_Your goal_: Gather all lines in the records below that include the word "high".

_Records provided_:
★ ★ ★ ★ ★

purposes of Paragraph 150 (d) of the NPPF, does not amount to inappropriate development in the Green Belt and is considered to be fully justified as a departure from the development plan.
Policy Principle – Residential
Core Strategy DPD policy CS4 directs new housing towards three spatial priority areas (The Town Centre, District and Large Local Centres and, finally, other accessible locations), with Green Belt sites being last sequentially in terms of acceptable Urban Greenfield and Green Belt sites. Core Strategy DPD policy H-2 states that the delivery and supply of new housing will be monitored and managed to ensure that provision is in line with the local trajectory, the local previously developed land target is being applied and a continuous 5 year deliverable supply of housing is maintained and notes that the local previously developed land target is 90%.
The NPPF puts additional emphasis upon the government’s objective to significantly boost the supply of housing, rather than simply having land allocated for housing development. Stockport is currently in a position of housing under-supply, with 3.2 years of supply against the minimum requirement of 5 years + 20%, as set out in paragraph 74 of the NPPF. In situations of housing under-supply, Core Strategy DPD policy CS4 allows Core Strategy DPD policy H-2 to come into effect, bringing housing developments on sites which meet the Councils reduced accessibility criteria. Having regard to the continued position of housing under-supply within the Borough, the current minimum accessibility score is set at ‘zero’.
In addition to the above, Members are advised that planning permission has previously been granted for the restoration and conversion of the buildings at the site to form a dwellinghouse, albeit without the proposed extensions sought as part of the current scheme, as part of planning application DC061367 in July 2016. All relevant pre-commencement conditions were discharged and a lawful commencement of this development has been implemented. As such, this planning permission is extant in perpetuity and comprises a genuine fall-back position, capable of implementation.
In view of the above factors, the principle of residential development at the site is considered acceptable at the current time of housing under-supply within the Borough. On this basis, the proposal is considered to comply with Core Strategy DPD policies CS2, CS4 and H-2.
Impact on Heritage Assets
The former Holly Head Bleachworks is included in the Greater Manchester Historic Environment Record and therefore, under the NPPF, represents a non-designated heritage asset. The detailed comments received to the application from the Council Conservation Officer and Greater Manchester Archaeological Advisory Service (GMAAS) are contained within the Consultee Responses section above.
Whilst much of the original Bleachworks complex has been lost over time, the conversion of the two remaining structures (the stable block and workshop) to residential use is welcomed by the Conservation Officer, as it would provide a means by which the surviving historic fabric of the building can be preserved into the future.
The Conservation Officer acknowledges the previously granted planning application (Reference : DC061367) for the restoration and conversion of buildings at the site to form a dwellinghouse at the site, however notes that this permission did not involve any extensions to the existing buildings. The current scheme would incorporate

★ ★ ★ ★ ★

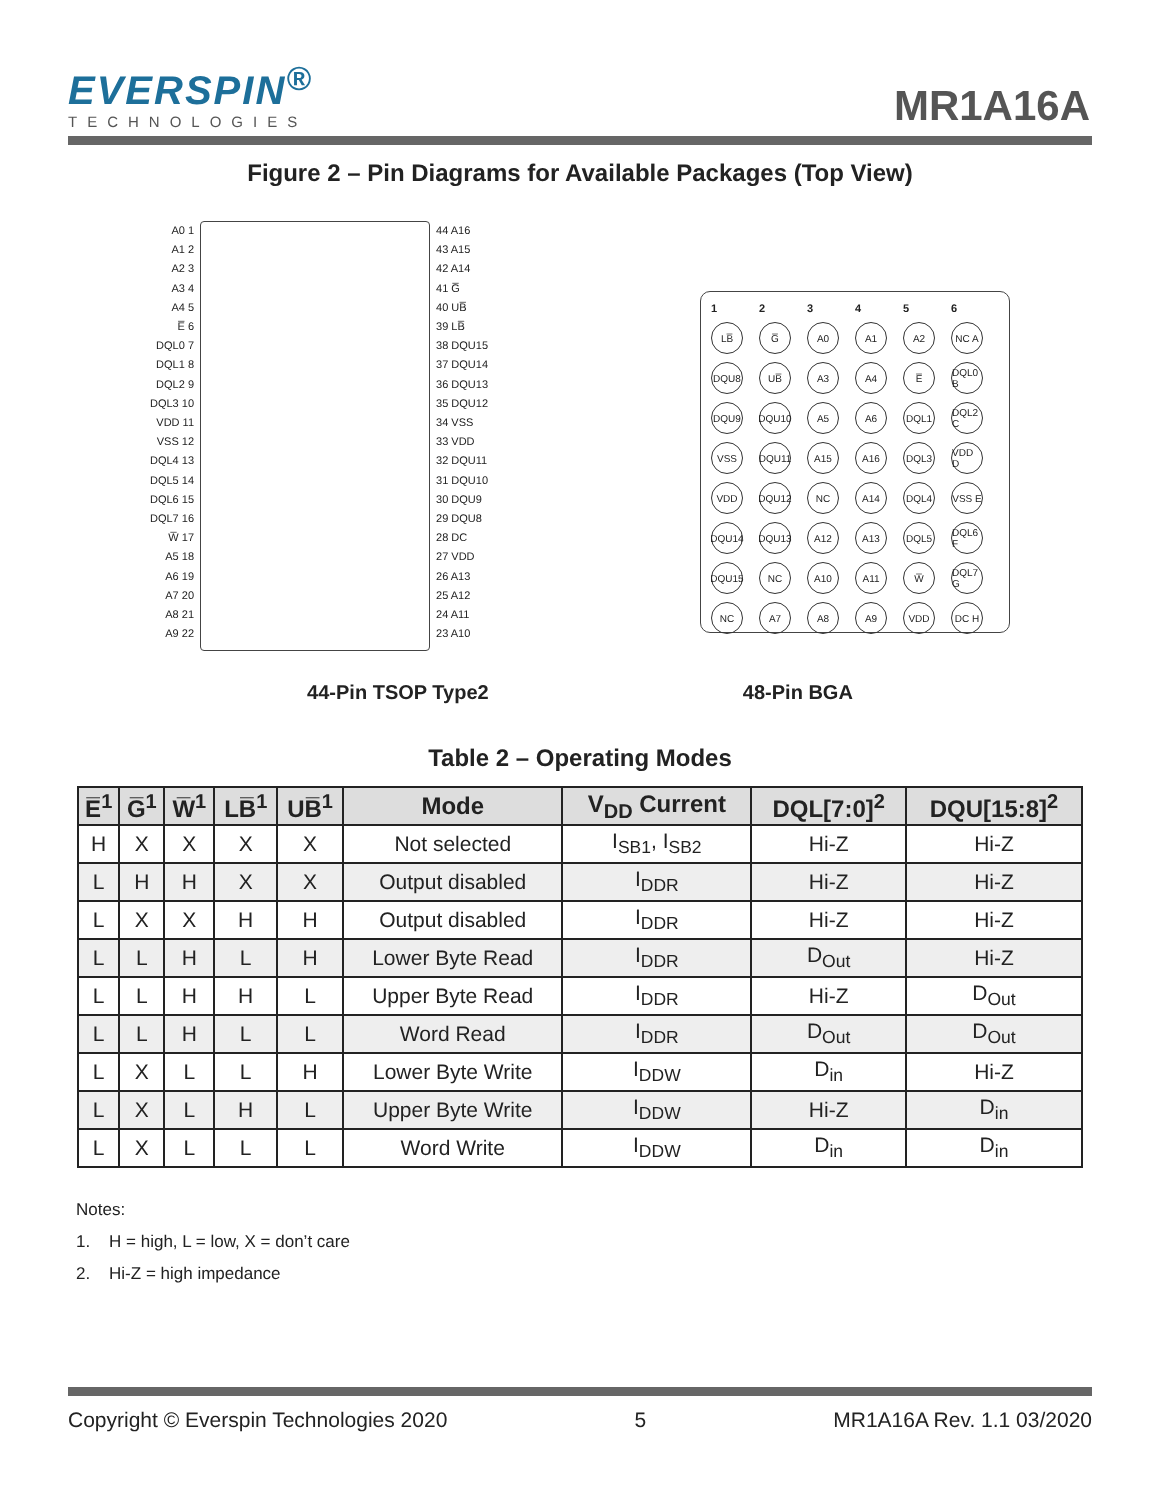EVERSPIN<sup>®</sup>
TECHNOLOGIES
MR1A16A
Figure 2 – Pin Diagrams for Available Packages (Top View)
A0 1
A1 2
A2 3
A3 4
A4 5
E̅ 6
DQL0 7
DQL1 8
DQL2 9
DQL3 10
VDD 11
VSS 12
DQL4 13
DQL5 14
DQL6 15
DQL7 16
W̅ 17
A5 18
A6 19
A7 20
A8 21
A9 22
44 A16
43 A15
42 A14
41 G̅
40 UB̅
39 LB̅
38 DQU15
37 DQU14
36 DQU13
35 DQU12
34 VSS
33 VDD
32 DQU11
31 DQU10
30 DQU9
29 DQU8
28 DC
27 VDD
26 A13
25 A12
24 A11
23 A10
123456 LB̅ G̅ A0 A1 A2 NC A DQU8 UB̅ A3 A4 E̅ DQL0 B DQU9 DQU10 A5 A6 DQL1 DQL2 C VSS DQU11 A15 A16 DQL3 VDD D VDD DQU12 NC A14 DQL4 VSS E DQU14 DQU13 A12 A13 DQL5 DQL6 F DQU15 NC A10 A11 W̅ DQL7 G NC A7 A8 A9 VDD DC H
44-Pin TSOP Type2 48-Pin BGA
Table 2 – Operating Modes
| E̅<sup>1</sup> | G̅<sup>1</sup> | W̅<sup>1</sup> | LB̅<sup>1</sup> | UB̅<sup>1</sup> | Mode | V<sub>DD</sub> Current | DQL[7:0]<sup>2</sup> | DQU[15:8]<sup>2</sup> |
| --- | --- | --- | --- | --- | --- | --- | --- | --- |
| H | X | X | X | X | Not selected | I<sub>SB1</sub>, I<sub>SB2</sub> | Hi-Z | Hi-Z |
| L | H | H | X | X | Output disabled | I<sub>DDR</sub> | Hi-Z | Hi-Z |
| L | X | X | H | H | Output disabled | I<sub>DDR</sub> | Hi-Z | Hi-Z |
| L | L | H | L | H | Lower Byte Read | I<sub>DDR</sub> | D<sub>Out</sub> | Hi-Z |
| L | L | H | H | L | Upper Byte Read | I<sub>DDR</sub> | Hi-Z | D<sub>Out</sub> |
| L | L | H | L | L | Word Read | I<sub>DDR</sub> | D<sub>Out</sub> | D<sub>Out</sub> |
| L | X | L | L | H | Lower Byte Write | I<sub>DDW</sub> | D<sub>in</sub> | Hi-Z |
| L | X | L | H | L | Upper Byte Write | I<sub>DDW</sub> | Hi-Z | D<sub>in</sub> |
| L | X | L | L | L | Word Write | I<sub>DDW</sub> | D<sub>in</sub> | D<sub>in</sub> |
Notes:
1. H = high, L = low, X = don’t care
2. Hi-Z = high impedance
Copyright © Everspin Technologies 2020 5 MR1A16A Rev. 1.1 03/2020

★ ★ ★ ★ ★

_Output_:
1. H = high, L = low, X = don’t care
2. Hi-Z = high impedance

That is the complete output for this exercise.